• Source text:
** Begin **

The Divine Lamp

The unfolding of thy words gives light; it imparts understanding to the simple…Make thy face shine upon thy servant, and teach me thy statutes

Father MacEvilly’s Commentary on 2 Peter 1:2-7

Posted by Dim Bulb on June 2, 2012

A Summary of 2 Peter 1~The Apostle commences this chapter with the usual form of apostolical salutation (verses 1-2), In the next place, he exhorts the faithful, seeing that God has bestowed on them the most exalted gifts (3-4), to correspond with his gracious designs, by performing, on their part, aided by divine grace, the good works necessary for securing ihe end of salvation, and by practising, in an exalted degree, the Christian virtues, of which he points out, in a beautiful order, a perfect series or gradation. In this chain of virtues, the first link is the virtue offaith; the last, charity (5-7). He points out the good effect of cultivating, in a perfect degree, these exalted virtues (8); and, on the other hand, he shows the great evils which their absence entails on a Christian, who, without them, is blind and groping in the dark (9).

He next exhorts them to insure, by good works, the object of their vocation and election (10). And he points out the end and glorious rewards to which perseverance in good will conduct them (11). He declares his determination to instruct them in these truths; this he considers a matter of duty, during the short time he had to live; that his continuance in life was to be very brief, he knew from revelation (12-14).

He expresses his anxiety to take some steps, whereby they may be enabled, even after his death, to call these truths to mind, probably, by leaving his written Epistles, or, “by commending these things to faithful men,” as did St. Paul (2. Tim 2) No wonder, he should be anxious to impart to them his doctrine; for, he received it not from any false or erroneous source; he only declared concerning Christ’s glory, what he, himself, was an eye-witness of, at the transfiguration, a type of the glory to be displayed at his second coming (16). He refers, also, to the splendid testimony rendered to him by God the Father (17); a testimony which St. Peter, together ivith John and James, heard when they were with him on Mount Thabor (17-18).

He next adduces the testimony of the prophets, which, in the mind of the Jews, carried greater weight with it, than any attestation of the Apostles; and, he commends them for attending to this testimony, until they are firmly established in the faith (19).

He tells them, in attending to the oracles of sacred Scripture, to bear in mind, that the sacred Scriptures are to be interpreted, not by any private exposition; but, to be explained by the same spirit, by which they were originally dictated (20-21).

2Pe 1:2  Grace to you and peace be accomplished in the knowledge of God and of Christ Jesus our Lord.

** End **

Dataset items
** Begin **

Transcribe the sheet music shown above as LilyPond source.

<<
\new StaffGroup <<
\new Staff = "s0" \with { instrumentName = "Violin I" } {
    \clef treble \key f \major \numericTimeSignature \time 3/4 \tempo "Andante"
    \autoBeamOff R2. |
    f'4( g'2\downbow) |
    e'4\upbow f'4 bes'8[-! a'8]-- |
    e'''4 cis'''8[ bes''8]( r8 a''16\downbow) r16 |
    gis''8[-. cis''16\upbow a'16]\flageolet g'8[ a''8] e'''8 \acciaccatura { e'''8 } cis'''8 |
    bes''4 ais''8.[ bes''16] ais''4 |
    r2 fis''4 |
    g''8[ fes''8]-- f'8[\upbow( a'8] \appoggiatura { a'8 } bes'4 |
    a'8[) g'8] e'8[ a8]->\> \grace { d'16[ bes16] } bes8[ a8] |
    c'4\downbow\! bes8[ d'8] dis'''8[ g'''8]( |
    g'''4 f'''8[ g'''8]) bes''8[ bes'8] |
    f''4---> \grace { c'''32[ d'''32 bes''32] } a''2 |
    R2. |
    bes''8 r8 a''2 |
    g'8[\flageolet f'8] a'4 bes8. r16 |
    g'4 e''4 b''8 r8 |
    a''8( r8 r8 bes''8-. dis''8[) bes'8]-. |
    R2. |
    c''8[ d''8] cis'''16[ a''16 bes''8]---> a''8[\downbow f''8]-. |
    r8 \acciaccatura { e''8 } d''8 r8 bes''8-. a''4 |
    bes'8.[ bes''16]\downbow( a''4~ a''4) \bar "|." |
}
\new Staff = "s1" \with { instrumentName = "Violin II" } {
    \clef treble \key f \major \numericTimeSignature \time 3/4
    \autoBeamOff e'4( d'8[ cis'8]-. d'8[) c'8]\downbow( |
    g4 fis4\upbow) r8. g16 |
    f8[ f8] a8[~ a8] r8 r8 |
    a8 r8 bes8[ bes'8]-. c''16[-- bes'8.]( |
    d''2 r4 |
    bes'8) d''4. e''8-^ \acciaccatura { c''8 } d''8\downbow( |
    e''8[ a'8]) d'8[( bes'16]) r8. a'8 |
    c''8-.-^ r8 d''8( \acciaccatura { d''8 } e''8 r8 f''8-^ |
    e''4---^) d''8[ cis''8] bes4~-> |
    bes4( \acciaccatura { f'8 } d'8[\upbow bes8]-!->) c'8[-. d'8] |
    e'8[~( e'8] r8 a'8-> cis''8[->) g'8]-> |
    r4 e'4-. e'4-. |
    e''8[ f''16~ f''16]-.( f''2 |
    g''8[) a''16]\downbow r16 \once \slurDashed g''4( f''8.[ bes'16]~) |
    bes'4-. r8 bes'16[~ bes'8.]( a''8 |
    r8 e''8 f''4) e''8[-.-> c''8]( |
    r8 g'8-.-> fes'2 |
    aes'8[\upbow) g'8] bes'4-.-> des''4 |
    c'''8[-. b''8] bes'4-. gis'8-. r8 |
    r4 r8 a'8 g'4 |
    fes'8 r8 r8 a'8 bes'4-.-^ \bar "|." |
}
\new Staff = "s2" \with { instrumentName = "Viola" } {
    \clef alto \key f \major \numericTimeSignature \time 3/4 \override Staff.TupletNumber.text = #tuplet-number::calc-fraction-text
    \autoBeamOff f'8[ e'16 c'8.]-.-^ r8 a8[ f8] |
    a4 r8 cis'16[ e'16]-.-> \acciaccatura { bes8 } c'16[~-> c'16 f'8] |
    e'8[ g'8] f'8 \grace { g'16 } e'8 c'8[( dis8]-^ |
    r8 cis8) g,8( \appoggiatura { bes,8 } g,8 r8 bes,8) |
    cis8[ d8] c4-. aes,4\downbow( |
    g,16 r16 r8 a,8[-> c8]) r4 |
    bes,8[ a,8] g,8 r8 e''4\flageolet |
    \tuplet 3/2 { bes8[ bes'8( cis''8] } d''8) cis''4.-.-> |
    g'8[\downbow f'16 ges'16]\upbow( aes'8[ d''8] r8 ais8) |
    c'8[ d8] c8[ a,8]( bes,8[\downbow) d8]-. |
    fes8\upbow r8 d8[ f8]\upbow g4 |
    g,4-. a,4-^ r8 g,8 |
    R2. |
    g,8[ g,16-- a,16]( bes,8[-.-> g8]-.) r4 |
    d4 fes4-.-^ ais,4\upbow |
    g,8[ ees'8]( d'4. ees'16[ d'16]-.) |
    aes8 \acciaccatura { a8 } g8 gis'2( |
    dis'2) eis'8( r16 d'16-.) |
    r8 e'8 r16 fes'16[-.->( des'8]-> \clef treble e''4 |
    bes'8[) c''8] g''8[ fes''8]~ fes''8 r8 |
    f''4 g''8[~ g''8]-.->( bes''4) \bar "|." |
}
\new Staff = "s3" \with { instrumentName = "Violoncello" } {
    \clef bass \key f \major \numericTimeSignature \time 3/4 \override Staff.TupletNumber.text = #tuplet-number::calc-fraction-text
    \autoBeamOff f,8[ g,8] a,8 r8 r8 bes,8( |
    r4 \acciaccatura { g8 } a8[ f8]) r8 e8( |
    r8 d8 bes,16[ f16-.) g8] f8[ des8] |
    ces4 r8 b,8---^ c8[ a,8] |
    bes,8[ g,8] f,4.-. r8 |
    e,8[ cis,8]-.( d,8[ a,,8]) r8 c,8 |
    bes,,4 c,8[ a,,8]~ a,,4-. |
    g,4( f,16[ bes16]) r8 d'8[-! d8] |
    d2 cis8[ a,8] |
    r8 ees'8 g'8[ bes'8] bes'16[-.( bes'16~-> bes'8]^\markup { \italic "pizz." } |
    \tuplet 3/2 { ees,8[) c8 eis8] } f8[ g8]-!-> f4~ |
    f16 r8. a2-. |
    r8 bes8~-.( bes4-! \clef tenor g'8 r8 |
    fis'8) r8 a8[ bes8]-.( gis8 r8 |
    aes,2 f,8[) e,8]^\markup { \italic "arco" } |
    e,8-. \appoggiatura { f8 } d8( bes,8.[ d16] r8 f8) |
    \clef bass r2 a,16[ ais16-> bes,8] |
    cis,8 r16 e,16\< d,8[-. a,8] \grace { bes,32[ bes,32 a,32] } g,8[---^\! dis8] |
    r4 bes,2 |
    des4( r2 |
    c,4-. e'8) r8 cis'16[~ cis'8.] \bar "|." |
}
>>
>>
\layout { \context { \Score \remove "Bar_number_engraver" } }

** End **

• Problem set:
1. Answer these questions from the 2 Peter commentary:
(a) Which virtue is the first link in the chain of virtues, and which is the last?
(b) How did the Apostle know that his continuance in life was to be very brief?
(c) On which mountain did St. Peter, together with John and James, hear the testimony of God the Father?
2. Can you continue the 2 Peter commentary, picking up right after its last line?
The musical score records are separate material, apart from the 2 Peter commentary.

• Results of the exercise:
1.
(a) Faith is the first link, and charity is the last.
(b) He knew it from revelation.
(c) Mount Thabor.

2.
May the blessings of grace and peace be increased and multiplied for you, along with, or, through your knowledge of God, and of Christ Jesus our Lord, which knowledge is the source of all spiritual blessings.

“Grace” &c.—the apostolical salutation—” be accomplished.” The Greek, πληθυνθειη, means, be multiplied or increased, “in the knowledge,” &c. The particle “in,” is interpreted, with, here, also (vide Paraphrase). Others make “in” the same as by, or through, so as to give the words this meaning: may peace and grace be multiplied for you, through the knowledge you will obtain of God, and of “Jesus Christ” (as man), “our Lord;” for, almost all the fundamental articles of our failh have for object, the divinity and humanity of Christ. “Of Christ Jesus.” The word “Christ” is omitted in the Greek. It is, however, found in the Alexandrian MS. and versions generally.

2Pe 1:3  As all things of his divine power which appertain to life and godliness are given us through the knowledge of him who hath called us by his own proper glory and virtue.

As God has, by his divine power, conferred on us all spiritual life here, and eternal life hereafter, through the knowledge and faith of him, who has called us, by his glorious benignity, or merciful humanity.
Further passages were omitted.